◆ Assignment: Please reproduce, exactly and with nothing added, the line containing "Identify the document" and every line after it to the end of the records.

+++ Records for this task +++

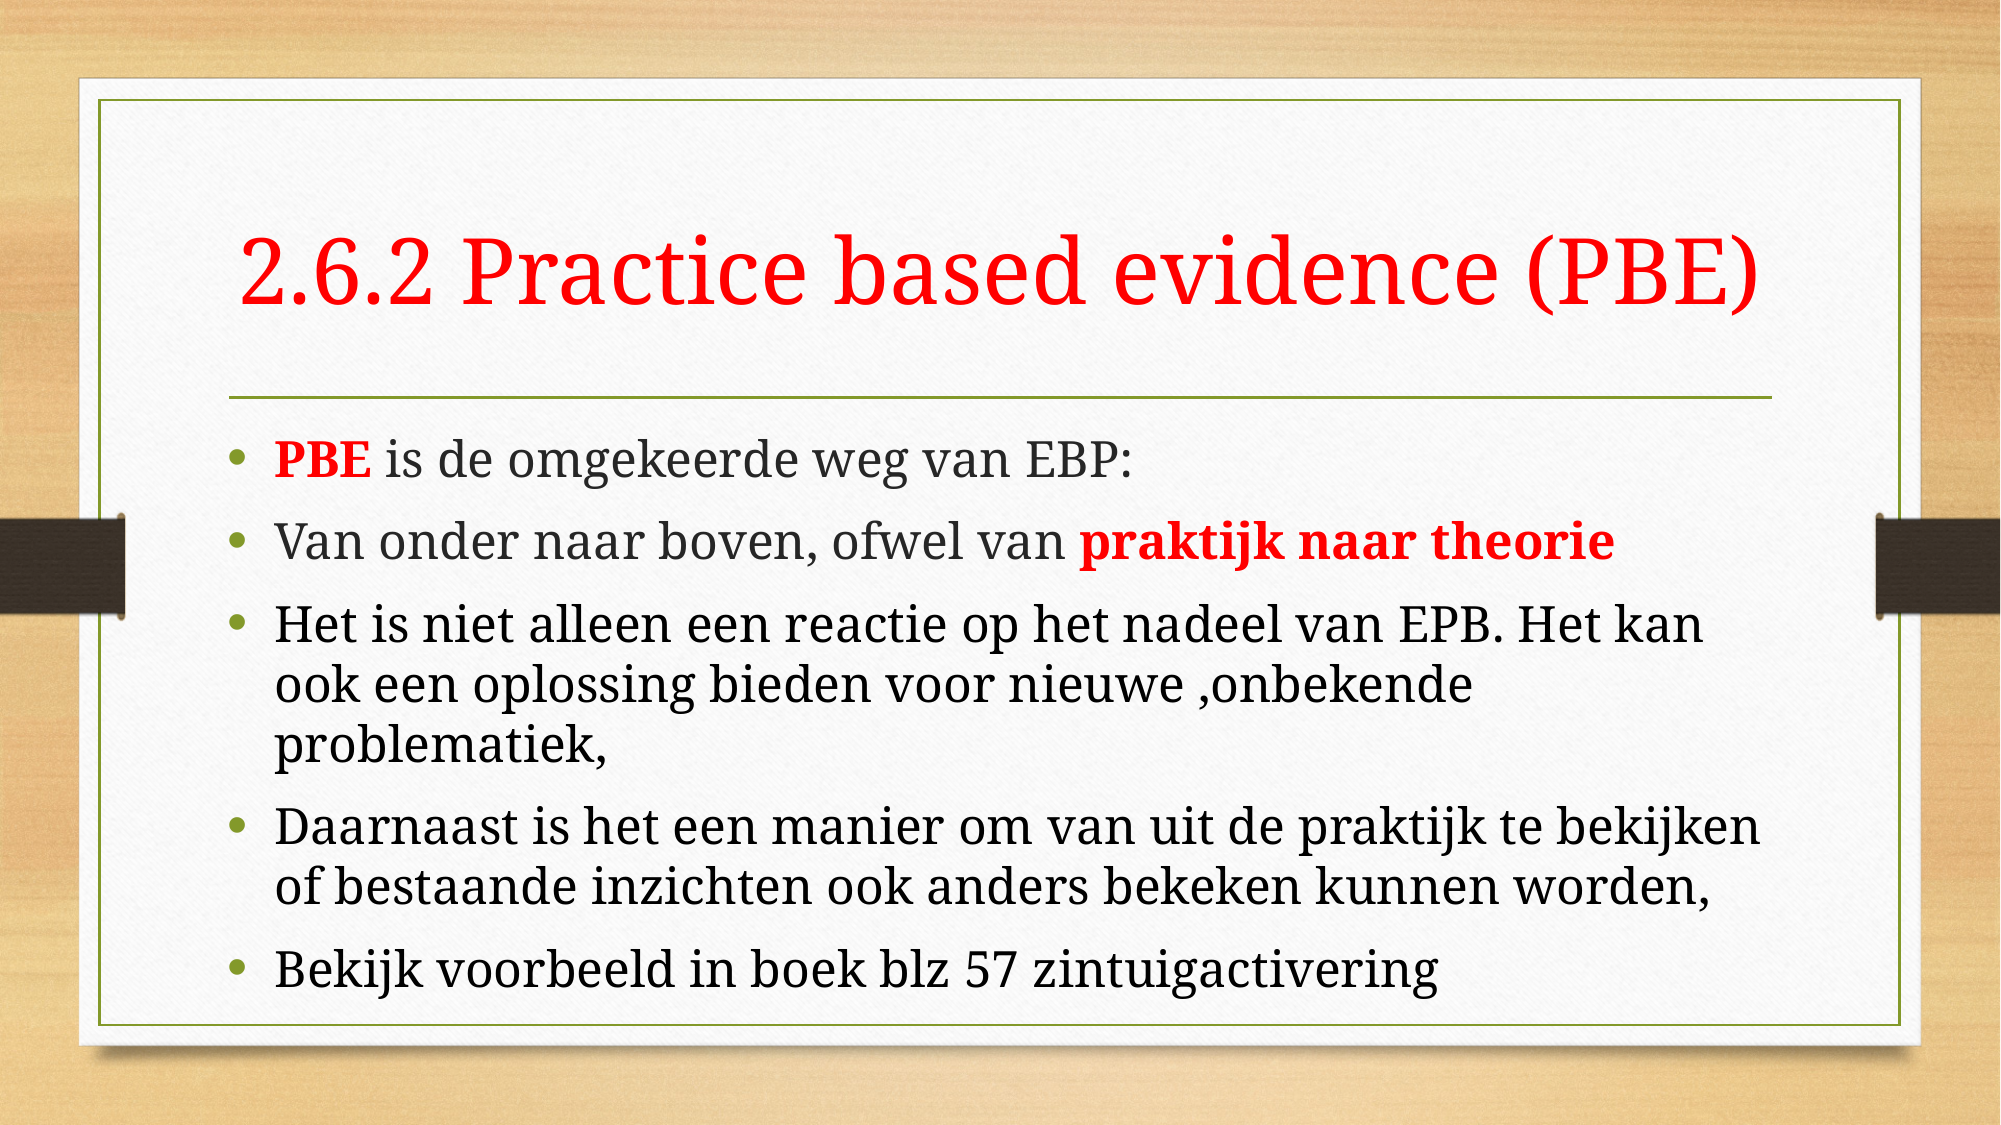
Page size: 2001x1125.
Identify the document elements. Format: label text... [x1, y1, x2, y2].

list PBE is de omgekeerde weg van EBP: Van onder naar boven, ofwel van praktijk naar theorie Het is niet alleen een reactie op het nadeel van EPB. Het kan ook een oplossing bieden voor nieuwe ,onbekende problematiek, Daarnaast is het een manier om van uit de praktijk te bekijken of bestaande inzichten ook anders bekeken kunnen worden, Bekijk voorbeeld in boek blz 57 zintuigactivering [212, 419, 1788, 964]
picture [0, 0, 2001, 1125]
title 2.6.2 Practice based evidence (PBE) [212, 161, 1788, 375]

+++

◆ Task solution:
Identify the document elements. Format: label text... [x1, y1, x2, y2].

list PBE is de omgekeerde weg van EBP: Van onder naar boven, ofwel van praktijk naar theorie Het is niet alleen een reactie op het nadeel van EPB. Het kan ook een oplossing bieden voor nieuwe ,onbekende problematiek, Daarnaast is het een manier om van uit de praktijk te bekijken of bestaande inzichten ook anders bekeken kunnen worden, Bekijk voorbeeld in boek blz 57 zintuigactivering [212, 419, 1788, 964]
picture [0, 0, 2001, 1125]
title 2.6.2 Practice based evidence (PBE) [212, 161, 1788, 375]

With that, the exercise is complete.